Directions
Give the entries again exactly, every one of them.

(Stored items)
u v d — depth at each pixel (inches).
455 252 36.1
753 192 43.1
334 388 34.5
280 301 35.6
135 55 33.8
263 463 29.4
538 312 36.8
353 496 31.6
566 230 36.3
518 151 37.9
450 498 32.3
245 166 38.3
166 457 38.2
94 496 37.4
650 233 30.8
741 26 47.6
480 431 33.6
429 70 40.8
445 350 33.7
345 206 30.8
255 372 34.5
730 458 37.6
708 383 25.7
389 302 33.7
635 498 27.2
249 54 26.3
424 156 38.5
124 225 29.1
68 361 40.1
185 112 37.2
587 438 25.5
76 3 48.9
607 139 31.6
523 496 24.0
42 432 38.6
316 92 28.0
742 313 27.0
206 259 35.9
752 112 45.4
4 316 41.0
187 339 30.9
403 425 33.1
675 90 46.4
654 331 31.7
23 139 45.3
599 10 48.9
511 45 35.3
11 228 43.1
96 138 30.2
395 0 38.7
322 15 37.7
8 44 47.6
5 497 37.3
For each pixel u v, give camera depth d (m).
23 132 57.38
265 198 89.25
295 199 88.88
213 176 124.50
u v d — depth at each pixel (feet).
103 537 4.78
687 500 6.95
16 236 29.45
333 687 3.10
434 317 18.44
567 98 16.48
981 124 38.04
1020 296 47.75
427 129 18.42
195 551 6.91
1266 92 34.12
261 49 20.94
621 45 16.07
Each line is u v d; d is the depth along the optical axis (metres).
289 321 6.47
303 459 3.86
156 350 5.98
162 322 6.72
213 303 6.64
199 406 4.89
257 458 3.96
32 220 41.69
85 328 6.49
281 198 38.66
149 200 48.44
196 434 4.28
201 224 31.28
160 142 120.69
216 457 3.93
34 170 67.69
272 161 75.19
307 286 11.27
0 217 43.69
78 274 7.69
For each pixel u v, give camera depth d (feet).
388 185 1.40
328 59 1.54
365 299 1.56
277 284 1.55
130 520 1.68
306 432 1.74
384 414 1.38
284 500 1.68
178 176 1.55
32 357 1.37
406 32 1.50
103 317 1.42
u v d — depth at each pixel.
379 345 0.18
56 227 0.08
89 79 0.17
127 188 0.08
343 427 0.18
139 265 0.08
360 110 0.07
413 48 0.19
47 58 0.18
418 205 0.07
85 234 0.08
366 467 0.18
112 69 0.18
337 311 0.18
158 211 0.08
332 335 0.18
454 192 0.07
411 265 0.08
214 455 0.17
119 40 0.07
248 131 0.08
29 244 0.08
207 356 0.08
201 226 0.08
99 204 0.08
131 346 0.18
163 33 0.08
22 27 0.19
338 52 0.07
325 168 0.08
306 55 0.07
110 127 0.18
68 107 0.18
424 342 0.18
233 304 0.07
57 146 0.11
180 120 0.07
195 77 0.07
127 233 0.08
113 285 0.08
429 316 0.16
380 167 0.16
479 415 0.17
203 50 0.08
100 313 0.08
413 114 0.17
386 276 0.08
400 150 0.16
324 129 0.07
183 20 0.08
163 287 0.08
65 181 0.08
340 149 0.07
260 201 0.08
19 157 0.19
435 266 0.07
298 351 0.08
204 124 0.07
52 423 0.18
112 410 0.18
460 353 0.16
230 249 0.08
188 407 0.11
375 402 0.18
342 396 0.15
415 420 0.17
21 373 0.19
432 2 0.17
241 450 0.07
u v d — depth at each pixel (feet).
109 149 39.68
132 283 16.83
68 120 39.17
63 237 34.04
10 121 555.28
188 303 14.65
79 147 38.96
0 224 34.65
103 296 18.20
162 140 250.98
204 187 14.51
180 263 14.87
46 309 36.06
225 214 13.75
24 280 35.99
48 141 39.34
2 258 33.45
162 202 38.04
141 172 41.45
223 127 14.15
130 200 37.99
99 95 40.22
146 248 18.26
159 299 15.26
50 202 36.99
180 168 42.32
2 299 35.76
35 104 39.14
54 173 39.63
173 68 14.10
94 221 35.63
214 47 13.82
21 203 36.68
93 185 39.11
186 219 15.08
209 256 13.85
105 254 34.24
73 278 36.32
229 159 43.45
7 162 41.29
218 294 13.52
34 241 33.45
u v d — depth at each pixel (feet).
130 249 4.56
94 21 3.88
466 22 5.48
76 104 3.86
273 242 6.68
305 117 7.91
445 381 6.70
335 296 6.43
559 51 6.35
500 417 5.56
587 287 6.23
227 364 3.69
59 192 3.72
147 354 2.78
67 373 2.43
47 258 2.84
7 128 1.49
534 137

Task solution
u v d — depth at each pixel (inches).
455 252 36.1
753 192 43.1
334 388 34.5
280 301 35.6
135 55 33.8
263 463 29.4
538 312 36.8
353 496 31.6
566 230 36.3
518 151 37.9
450 498 32.3
245 166 38.3
166 457 38.2
94 496 37.4
650 233 30.8
741 26 47.6
480 431 33.6
429 70 40.8
445 350 33.7
345 206 30.8
255 372 34.5
730 458 37.6
708 383 25.7
389 302 33.7
635 498 27.2
249 54 26.3
424 156 38.5
124 225 29.1
68 361 40.1
185 112 37.2
587 438 25.5
76 3 48.9
607 139 31.6
523 496 24.0
42 432 38.6
316 92 28.0
742 313 27.0
206 259 35.9
752 112 45.4
4 316 41.0
187 339 30.9
403 425 33.1
675 90 46.4
654 331 31.7
23 139 45.3
599 10 48.9
511 45 35.3
11 228 43.1
96 138 30.2
395 0 38.7
322 15 37.7
8 44 47.6
5 497 37.3
For each pixel u v, give camera depth d (m).
23 132 57.38
265 198 89.25
295 199 88.88
213 176 124.50
u v d — depth at each pixel (feet).
103 537 4.78
687 500 6.95
16 236 29.45
333 687 3.10
434 317 18.44
567 98 16.48
981 124 38.04
1020 296 47.75
427 129 18.42
195 551 6.91
1266 92 34.12
261 49 20.94
621 45 16.07
Each line is u v d; d is the depth along the optical axis (metres).
289 321 6.47
303 459 3.86
156 350 5.98
162 322 6.72
213 303 6.64
199 406 4.89
257 458 3.96
32 220 41.69
85 328 6.49
281 198 38.66
149 200 48.44
196 434 4.28
201 224 31.28
160 142 120.69
216 457 3.93
34 170 67.69
272 161 75.19
307 286 11.27
0 217 43.69
78 274 7.69
For each pixel u v, give camera depth d (feet).
388 185 1.40
328 59 1.54
365 299 1.56
277 284 1.55
130 520 1.68
306 432 1.74
384 414 1.38
284 500 1.68
178 176 1.55
32 357 1.37
406 32 1.50
103 317 1.42
u v d — depth at each pixel.
379 345 0.18
56 227 0.08
89 79 0.17
127 188 0.08
343 427 0.18
139 265 0.08
360 110 0.07
413 48 0.19
47 58 0.18
418 205 0.07
85 234 0.08
366 467 0.18
112 69 0.18
337 311 0.18
158 211 0.08
332 335 0.18
454 192 0.07
411 265 0.08
214 455 0.17
119 40 0.07
248 131 0.08
29 244 0.08
207 356 0.08
201 226 0.08
99 204 0.08
131 346 0.18
163 33 0.08
22 27 0.19
338 52 0.07
325 168 0.08
306 55 0.07
110 127 0.18
68 107 0.18
424 342 0.18
233 304 0.07
57 146 0.11
180 120 0.07
195 77 0.07
127 233 0.08
113 285 0.08
429 316 0.16
380 167 0.16
479 415 0.17
203 50 0.08
100 313 0.08
413 114 0.17
386 276 0.08
400 150 0.16
324 129 0.07
183 20 0.08
163 287 0.08
65 181 0.08
340 149 0.07
260 201 0.08
19 157 0.19
435 266 0.07
298 351 0.08
204 124 0.07
52 423 0.18
112 410 0.18
460 353 0.16
230 249 0.08
188 407 0.11
375 402 0.18
342 396 0.15
415 420 0.17
21 373 0.19
432 2 0.17
241 450 0.07
u v d — depth at each pixel (feet).
109 149 39.68
132 283 16.83
68 120 39.17
63 237 34.04
10 121 555.28
188 303 14.65
79 147 38.96
0 224 34.65
103 296 18.20
162 140 250.98
204 187 14.51
180 263 14.87
46 309 36.06
225 214 13.75
24 280 35.99
48 141 39.34
2 258 33.45
162 202 38.04
141 172 41.45
223 127 14.15
130 200 37.99
99 95 40.22
146 248 18.26
159 299 15.26
50 202 36.99
180 168 42.32
2 299 35.76
35 104 39.14
54 173 39.63
173 68 14.10
94 221 35.63
214 47 13.82
21 203 36.68
93 185 39.11
186 219 15.08
209 256 13.85
105 254 34.24
73 278 36.32
229 159 43.45
7 162 41.29
218 294 13.52
34 241 33.45
u v d — depth at each pixel (feet).
130 249 4.56
94 21 3.88
466 22 5.48
76 104 3.86
273 242 6.68
305 117 7.91
445 381 6.70
335 296 6.43
559 51 6.35
500 417 5.56
587 287 6.23
227 364 3.69
59 192 3.72
147 354 2.78
67 373 2.43
47 258 2.84
7 128 1.49
534 137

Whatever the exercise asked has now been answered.